Abstract
Most cloud applications use a large number of smaller sub-components (called microservices) that interact with each other in the form of a complex graph to provide the overall functionality to the user. While the modularity of the microservice architecture is beneficial for rapid software development, maintaining and debugging such a system quickly in cases of failure is challenging. We propose a scalable algorithm for rapidly detecting the root cause of failures in complex microservice architectures. The key ideas behind our novel hierarchical and localized learning approach are: (1) to treat the failure as an intervention on the root cause to quickly detect it, (2) only learn the portion of the causal graph related to the root cause, thus avoiding a large number of costly conditional independence tests, and (3) hierarchically explore the graph. The proposed technique is highly scalable and produces useful insights about the root cause, while the use of traditional techniques becomes infeasible due to high computation time.
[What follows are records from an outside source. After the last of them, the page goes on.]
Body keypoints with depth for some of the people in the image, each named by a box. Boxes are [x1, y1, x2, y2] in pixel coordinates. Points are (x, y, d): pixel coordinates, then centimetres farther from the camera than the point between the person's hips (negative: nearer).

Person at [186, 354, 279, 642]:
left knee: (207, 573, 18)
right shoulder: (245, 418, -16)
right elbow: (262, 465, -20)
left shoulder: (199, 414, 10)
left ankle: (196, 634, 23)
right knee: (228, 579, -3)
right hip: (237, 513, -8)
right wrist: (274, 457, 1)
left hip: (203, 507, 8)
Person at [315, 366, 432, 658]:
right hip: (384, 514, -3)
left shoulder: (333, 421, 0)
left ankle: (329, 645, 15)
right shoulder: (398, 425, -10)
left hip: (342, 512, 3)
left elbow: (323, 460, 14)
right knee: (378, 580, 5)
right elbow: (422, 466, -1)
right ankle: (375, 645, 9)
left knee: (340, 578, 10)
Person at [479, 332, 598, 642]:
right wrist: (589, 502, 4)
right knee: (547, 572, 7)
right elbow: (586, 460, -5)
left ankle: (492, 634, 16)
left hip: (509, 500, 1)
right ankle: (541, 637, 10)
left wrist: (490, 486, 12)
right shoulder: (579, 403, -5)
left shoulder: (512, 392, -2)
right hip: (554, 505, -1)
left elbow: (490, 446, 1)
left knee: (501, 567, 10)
Our solution is application agnostic and relies only on the data collected for diagnosis. For the evaluation, we compare the proposed solution with a modified version of the PC algorithm and the state-of-the-art for root cause analysis. The results show a significant improvement in top-k recall while significantly reducing the execution time.
Biography
I am a second-year Ph.D. student at ECE Purdue University working with Prof. Saurabh Bagchi. I’m broadly interested in large-scale distributed systems, cloud computing, computer networks, and applied machine learning in systems. My current research work focuses on providing fault diagnosability for cloud applications through causal inference. Another part of my work concentrates on making the serverless framework more applicable to the end user by reducing the latency and cost of serverless DAGs. Before joining Purdue, I was at LUMS where I worked with Prof. Zafar Ayyub Qazi to improve the latency of cellular control plane messages of 4G/LTE.